Proprio la pulsione, con cui Freud indica la dualità, l’assenza di monismo, non consente che la rete di cui si tratta in Internet costituisca la grammatica per l’unica globalizzazione inammissibile, la comunicazione per unificazione, che porta alla mondializzazione. L’antiglobalizzazione di piazza non nega la mondializzazione, cui mira, ma il profitto, perpetuando l’antico demonismo contro le sue vie, cioè l’arte, l’impresa, la finanza. Globalizzatori e antiglobalizzatori credono al profitto sostanziale, che ogni valore finisca in finanza, e lì significhi. Mortalmente. Mentre alla finanza che non finisce, (cui allude nella sua intervista in questo numero Elserino Piol), che giunge al profitto intellettuale e alla riuscita, possono contribuire la rete, la tela, il testo dell’informatica, cioè dell’automazione, dell’infinito della parola, che padre Roberto Busa, il fondatore dell’informatica linguistica, insegue. Particolarmente nella misura in cui, procedendo dal due della pulsione, dall’apertura originaria della parola in assenza di sistemi unificanti, Internet partecipa di un’altra sintassi, in cui il simbolico non è il logo ma quel che risulta dalla sua inesistenza, non è l’accesso, ma quel che indica la sua insituabilità. Internet non è il luogo della parola, non serve alla luogocomunicazione: i media sono nuovi perché e se la loro scrittura procede, nella sembianza e nel linguaggio, in assenza di unificazione e dunque esige l’Altro, la differenza e la varietà, da sempre esclusi dal logo filosofico, dal dialogo e dalla dialettica, con i loro scontri ideologici e di piazza, sempre diretti, sempre mediati, sempre pronti al farmaco, sempre farmaco essi stessi.
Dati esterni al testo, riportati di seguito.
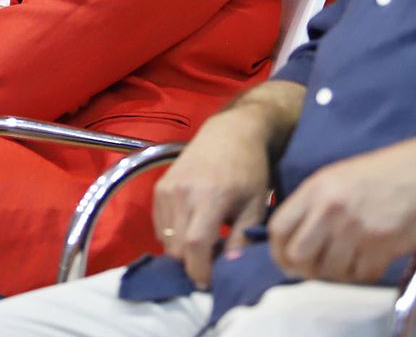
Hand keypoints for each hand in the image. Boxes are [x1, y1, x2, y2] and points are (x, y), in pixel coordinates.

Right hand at [152, 107, 275, 288]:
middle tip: (211, 263)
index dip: (201, 270)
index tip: (212, 281)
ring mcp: (167, 188)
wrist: (230, 133)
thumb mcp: (256, 205)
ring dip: (182, 250)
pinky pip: (159, 226)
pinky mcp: (159, 187)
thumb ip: (242, 238)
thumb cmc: (249, 170)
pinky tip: (192, 227)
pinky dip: (173, 235)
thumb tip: (228, 268)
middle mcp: (182, 192)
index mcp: (210, 196)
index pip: (195, 244)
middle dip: (192, 264)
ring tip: (204, 244)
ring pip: (166, 239)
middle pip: (177, 247)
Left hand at [267, 131, 415, 283]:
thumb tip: (296, 238)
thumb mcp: (338, 176)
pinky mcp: (381, 246)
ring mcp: (355, 229)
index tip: (288, 260)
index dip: (279, 251)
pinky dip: (363, 273)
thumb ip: (314, 204)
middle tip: (320, 268)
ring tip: (350, 259)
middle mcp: (330, 210)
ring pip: (329, 271)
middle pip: (298, 256)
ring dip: (337, 273)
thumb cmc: (386, 172)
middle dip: (305, 268)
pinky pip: (360, 275)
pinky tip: (370, 259)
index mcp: (315, 189)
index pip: (278, 229)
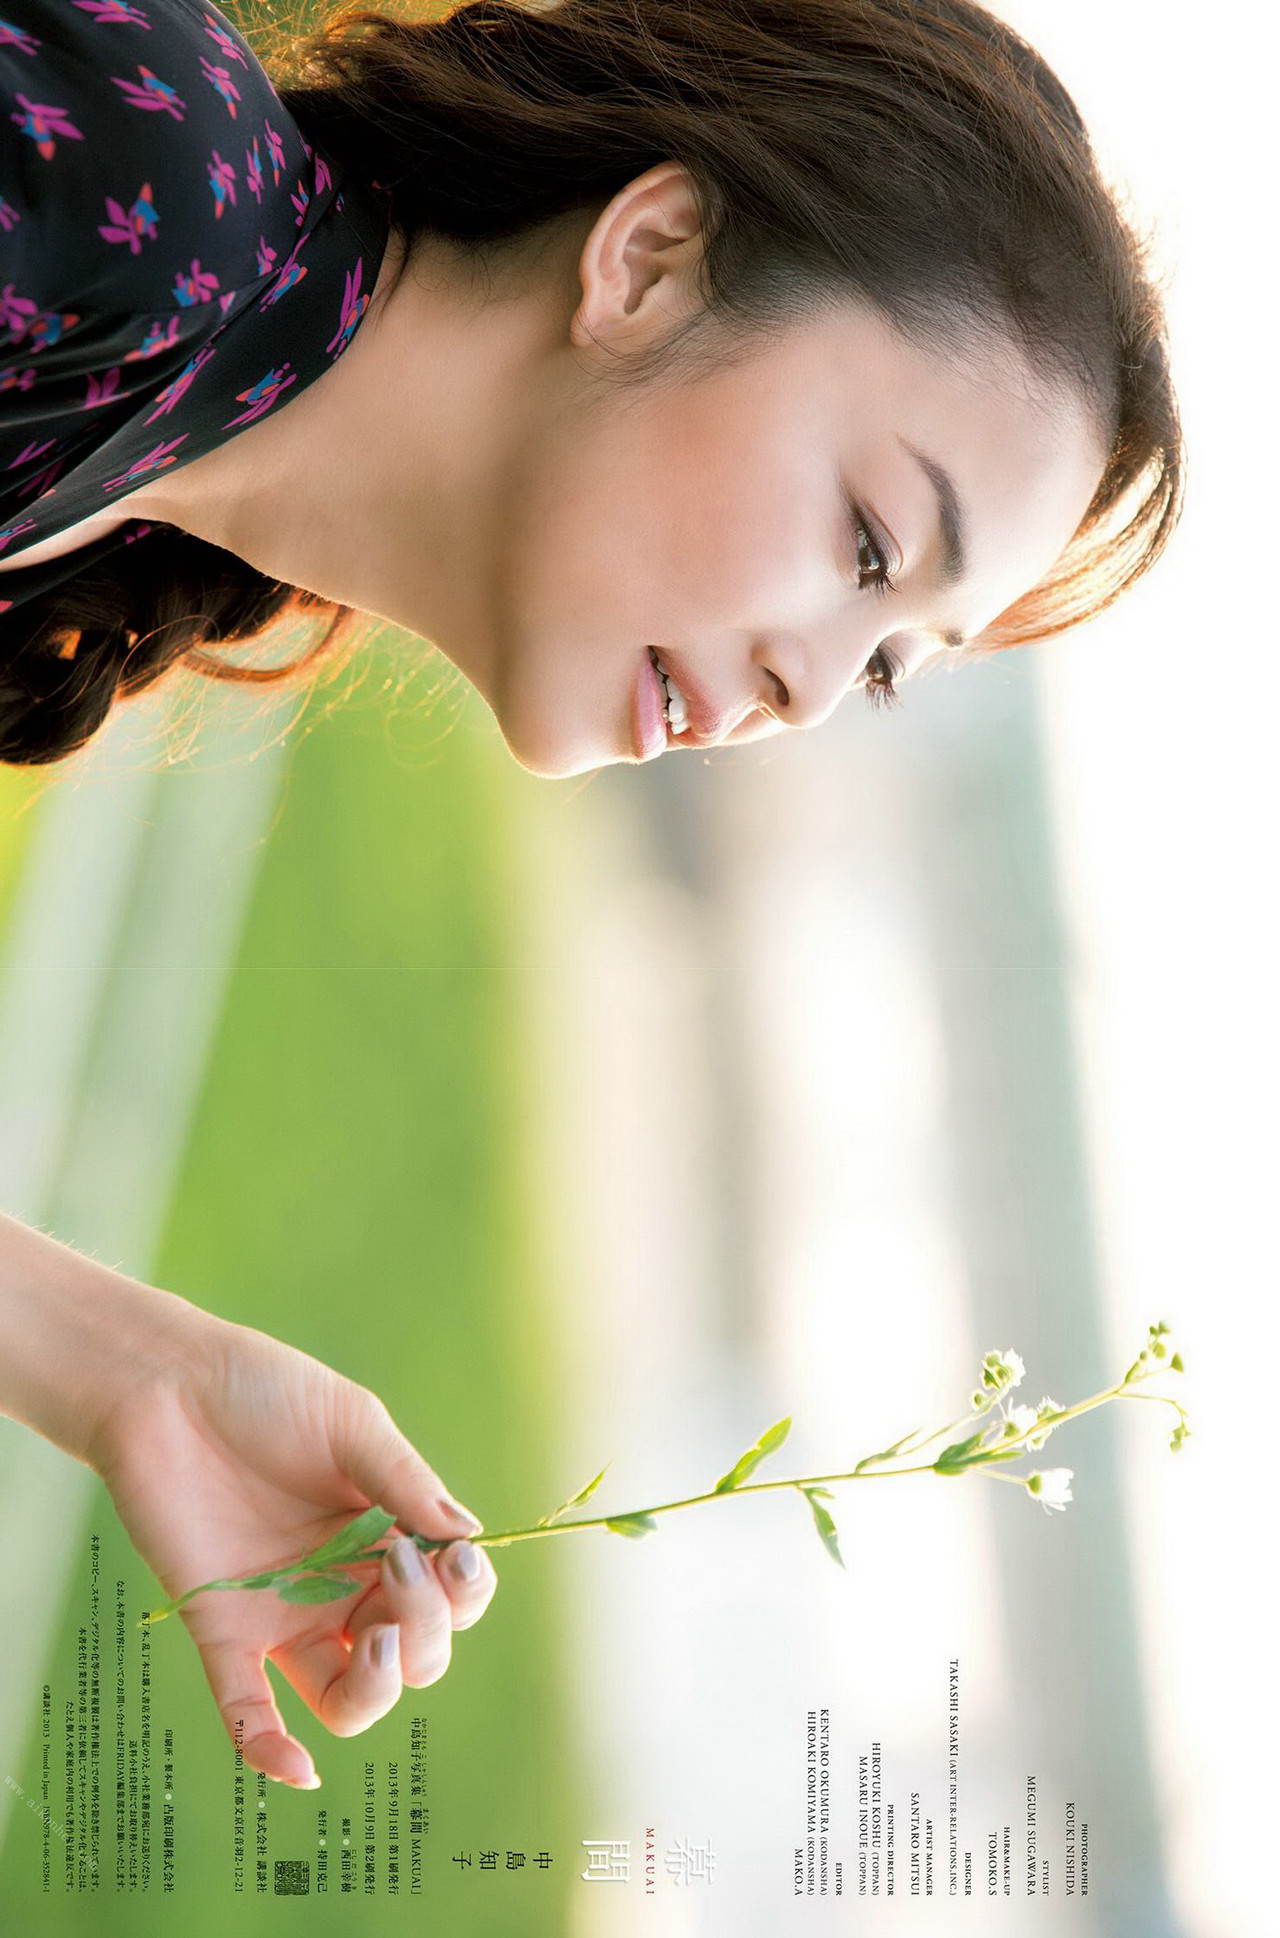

Farmaco contro l’Altro, che con i nuovi media s’instaura con il fare e non è rappresentabile, salvo la neutralizzazione, l’unificazione, l’esclusione.
Musica in MP3, banche on line, librerie elettroniche, gallerie d’arte multimediali, libri e giornali con accesso e diffusione gratuita: nuovi media per lavori e imprese differenti e varie, che comunicano per esigenze pragmatiche, nell’occorrenza, senza costituire un sistema. Con il digitale, cioè con la scrittura che procede per integrazione non per totalizzazione, la struttura dei muovi media comporta un'altra comunicazione, indiretta perché non ha più bisogno di mediazione, infinita perché non più rivolta all’interazione. Media non mediatici e non telepatici, media seguaci del tempo della parola con il suo taglio, fino a implicare una strategia con la sua piega: la comunicazione della città del secondo rinascimento è senza luogo comune, è l’instaurazione dell’Altro, dell’ospite, che trae i suoi dispositivi immunitari e di tolleranza a profitto di ciascuno.